*** Opening of Input records ***

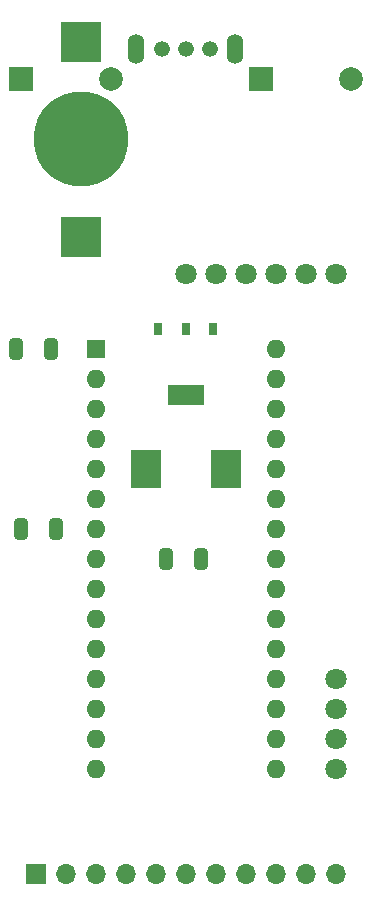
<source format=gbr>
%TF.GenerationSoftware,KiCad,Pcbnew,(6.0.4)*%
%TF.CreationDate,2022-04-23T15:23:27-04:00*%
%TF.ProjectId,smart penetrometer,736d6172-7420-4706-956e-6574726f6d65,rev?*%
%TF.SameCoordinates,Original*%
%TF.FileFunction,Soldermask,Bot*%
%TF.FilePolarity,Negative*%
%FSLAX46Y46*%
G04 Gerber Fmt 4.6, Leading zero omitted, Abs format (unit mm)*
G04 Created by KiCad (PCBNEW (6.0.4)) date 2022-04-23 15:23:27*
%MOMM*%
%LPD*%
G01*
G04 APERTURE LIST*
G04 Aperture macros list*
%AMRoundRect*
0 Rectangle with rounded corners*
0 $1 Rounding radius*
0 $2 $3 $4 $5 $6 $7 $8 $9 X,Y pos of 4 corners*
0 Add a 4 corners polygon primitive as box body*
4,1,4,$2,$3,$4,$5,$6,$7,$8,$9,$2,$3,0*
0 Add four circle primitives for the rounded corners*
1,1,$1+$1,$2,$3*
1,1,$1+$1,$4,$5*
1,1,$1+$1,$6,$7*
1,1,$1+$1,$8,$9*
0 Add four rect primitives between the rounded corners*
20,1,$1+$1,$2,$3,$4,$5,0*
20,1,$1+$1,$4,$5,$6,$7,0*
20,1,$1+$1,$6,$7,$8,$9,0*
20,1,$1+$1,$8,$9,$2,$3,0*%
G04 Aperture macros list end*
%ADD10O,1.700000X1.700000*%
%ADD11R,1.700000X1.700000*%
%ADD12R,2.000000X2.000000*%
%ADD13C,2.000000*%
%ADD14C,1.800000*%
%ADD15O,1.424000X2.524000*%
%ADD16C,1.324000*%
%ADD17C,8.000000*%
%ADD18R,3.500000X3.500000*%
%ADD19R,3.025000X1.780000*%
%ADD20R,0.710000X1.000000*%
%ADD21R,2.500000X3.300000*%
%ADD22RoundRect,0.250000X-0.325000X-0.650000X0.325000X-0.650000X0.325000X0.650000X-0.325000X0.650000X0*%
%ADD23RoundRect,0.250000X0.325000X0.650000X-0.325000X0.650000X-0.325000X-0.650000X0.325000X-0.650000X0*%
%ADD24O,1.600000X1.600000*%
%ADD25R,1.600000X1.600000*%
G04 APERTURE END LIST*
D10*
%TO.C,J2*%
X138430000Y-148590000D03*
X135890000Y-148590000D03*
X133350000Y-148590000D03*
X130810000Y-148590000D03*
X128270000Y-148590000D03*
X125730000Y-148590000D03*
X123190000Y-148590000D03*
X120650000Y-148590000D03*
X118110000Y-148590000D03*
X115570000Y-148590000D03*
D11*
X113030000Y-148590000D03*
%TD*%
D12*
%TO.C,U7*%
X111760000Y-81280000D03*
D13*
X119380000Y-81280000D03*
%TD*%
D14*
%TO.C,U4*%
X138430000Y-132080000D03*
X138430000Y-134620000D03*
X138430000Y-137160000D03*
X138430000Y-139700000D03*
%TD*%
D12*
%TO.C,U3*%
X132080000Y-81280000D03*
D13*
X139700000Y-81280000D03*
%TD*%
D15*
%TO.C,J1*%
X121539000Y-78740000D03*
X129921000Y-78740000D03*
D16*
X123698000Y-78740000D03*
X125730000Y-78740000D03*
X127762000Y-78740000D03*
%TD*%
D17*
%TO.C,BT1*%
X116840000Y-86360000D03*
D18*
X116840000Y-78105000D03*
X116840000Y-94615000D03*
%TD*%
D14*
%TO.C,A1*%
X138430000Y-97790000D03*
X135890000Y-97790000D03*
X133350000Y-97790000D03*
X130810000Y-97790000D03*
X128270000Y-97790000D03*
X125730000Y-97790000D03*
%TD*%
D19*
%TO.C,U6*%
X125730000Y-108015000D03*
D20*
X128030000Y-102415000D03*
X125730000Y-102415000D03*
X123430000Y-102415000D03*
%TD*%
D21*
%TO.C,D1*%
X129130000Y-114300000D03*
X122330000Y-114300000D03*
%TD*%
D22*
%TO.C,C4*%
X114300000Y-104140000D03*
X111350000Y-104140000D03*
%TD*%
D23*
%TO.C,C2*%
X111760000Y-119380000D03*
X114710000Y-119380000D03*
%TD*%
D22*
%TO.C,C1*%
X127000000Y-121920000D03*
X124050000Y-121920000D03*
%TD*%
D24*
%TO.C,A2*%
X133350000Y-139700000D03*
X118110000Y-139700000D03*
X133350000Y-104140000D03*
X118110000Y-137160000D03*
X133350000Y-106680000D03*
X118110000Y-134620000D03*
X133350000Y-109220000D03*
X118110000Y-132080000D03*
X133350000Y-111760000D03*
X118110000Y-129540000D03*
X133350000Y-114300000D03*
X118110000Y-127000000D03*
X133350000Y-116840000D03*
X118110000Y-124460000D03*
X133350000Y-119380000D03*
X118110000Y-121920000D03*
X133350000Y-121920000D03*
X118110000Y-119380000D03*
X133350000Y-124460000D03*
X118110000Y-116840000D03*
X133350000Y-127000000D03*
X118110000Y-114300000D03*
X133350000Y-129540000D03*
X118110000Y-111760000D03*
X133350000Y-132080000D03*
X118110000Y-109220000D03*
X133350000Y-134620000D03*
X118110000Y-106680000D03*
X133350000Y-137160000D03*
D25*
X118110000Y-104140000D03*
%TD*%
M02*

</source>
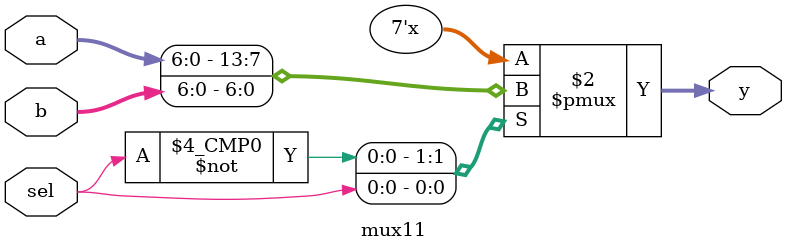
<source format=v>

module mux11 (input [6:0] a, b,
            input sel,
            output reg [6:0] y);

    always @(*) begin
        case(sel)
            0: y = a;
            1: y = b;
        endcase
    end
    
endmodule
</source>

*** Close of Input records ***

[What the task requires]:
Each line above where the word "format" occurs should be copied out.

[Solved exercise]:
<source format=gbr>
G04 Gerber Fmt 4.6, Leading zero omitted, Abs format (unit mm)*
<source format=v>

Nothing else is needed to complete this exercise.